Work through the module

Each slide is shown in its 16:9 frame, exactly as it appears in the video version. Open the notes under any slide for the longer explanation, and the narration if you prefer to read along.

Slide 1 of 1316:9

The system is the highest-leverage place for an agent

Claude Code for Designers · Module 5 of 7

  • Reading the existing system before changing anything
  • Building new components inside the system's rules
  • Documentation generated alongside the work, not after it
  • Audits, refactors, and the review gates that keep changes deliberate

One-off screens benefit from an agent. The design system multiplies that benefit across every screen built on top of it.

Slide notes

Modules 3 and 4 were about producing artifacts: a converted section, a working prototype. This module turns the agent on the thing those artifacts are made of — the design system itself. The leverage argument is straightforward: a fix to one screen helps one screen, while a fix to a token, a shared component, or its documentation propagates to everything built on top of it.

It is also the place where the failure cost is highest. A bad one-off screen embarrasses one review. A bad change to a shared component or a token file quietly breaks surfaces nobody was looking at. That asymmetry is why this module spends as much time on review gates and evidence as it does on generation.

Set expectations about prerequisites. The module assumes the project has some form of system to work against — token files or CSS variables, a set of shared components, and ideally a CLAUDE.md with conventions in it. If a participant's project has none of these, the exercise at the end still works: an audit is exactly how you find out what the de facto system actually is.

Narration for this slide

Welcome to Module 5. So far you have used Claude Code to produce things — converted sections, working prototypes. This module points the agent at the design system itself: the tokens, the shared components, the documentation, and the maintenance work that never gets staffed. The leverage is obvious once you see it. Fix one screen and you have fixed one screen. Fix a token, a component, or its documentation, and the fix reaches everything built on top of it. The risk scales the same way, which is why this module is as much about review gates and evidence as it is about generation. Let's start with how the agent reads a system.

Slide 2 of 1316:9

Reading the existing system: tokens, components, conventions

System work starts with reading, not generating. The agent should know what already exists before it adds anything.

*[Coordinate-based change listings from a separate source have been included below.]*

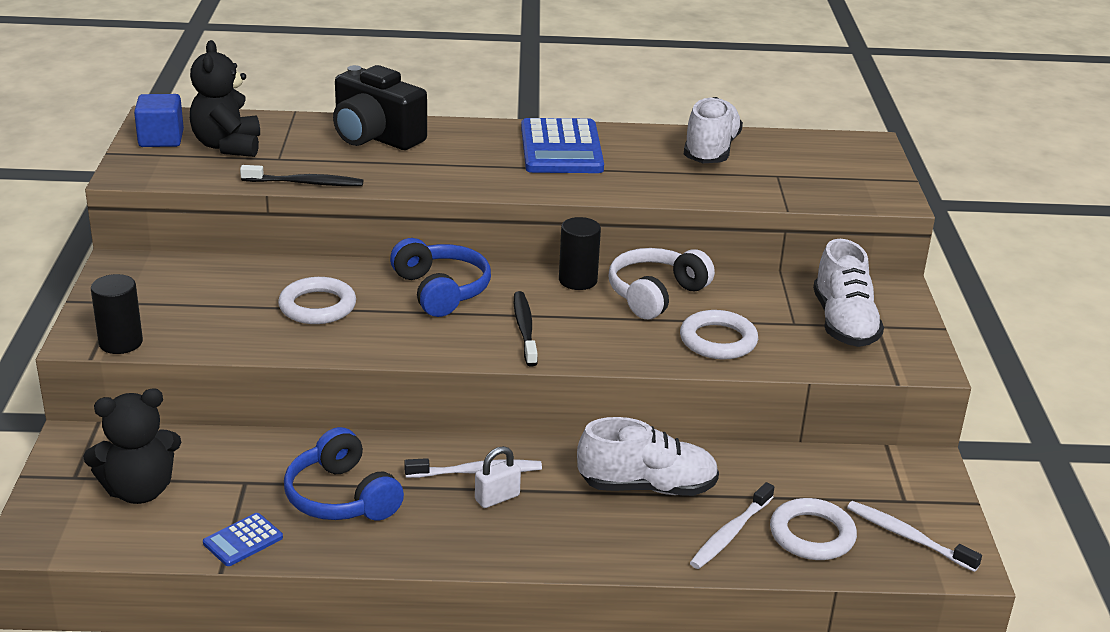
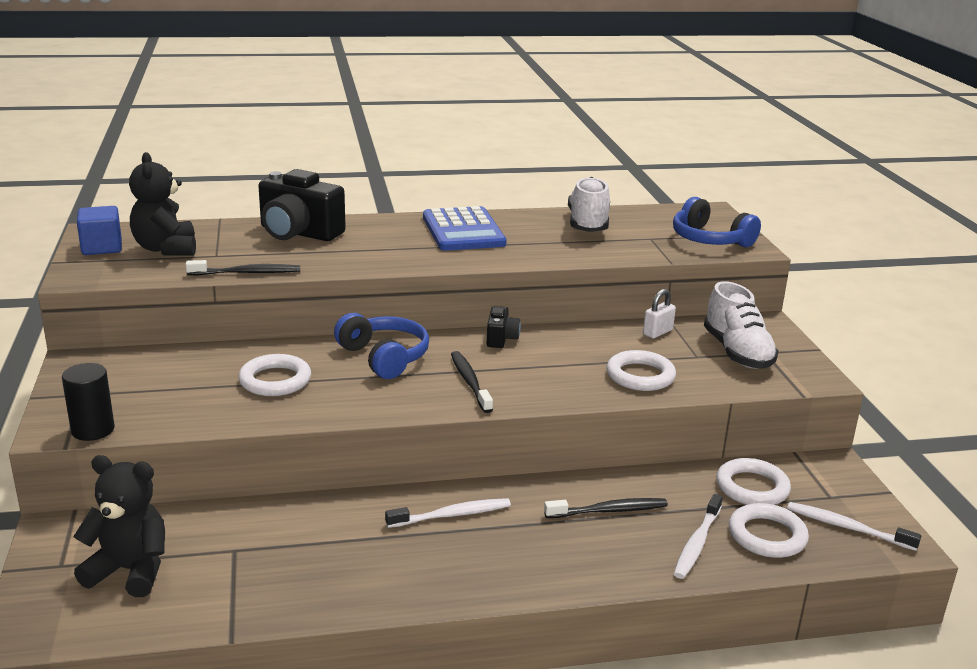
camera: 10 degrees left, 5 degrees down
(139, 490) = (130, 570): black teddy bear -> black teddy bear turned 135 degrees counterclockwise
(243, 540) = (246, 606): blue calculator -> none
(341, 497) = (332, 553): blue headphones -> blue headphones (709, 240)
(497, 498) = (478, 536): white padlock -> white padlock (657, 332)
(578, 280) = (501, 338): black cylinder -> black camera
(647, 487) = (608, 511): white shoe -> black toothbrush
(655, 294) = (572, 344): white headphones -> none
(818, 480) = (752, 487): none -> white ring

  • Token files: primitives, semantic tokens, component tokens, and the generated CSS the app actually consumes
  • Shared components: source, props and types, existing variants and states
  • Conventions: naming, file structure, and the rules already encoded in CLAUDE.md or DESIGN.md
  • Real usages across the product — how teams actually combine the pieces

An agent that has not read the system will reinvent it, politely and plausibly, one component at a time.

Slide notes

The single most common failure in agent-assisted system work is skipping this step. Asked to build a card, an agent that has not read the project will produce a perfectly competent generic card — its own colours, its own radius, its own spacing — and the system gains a duplicate instead of a member. The fix is procedural: the first instruction in any system task is to read the token files, the shared component directory, and the conventions, and to restate what it found before building.

Distinguish the layers of the token stack, because they answer different questions. Primitive tokens are the raw values; semantic tokens carry product meaning, like a status colour or a surface level; component tokens carry local rules, like a chip's radius. Generated output — the CSS variables or theme file the application actually consumes — is what the agent should check implementations against. The school's article on design tokens covers this structure in depth; the working summary is that an agent needs the names and meanings, not just the hex values.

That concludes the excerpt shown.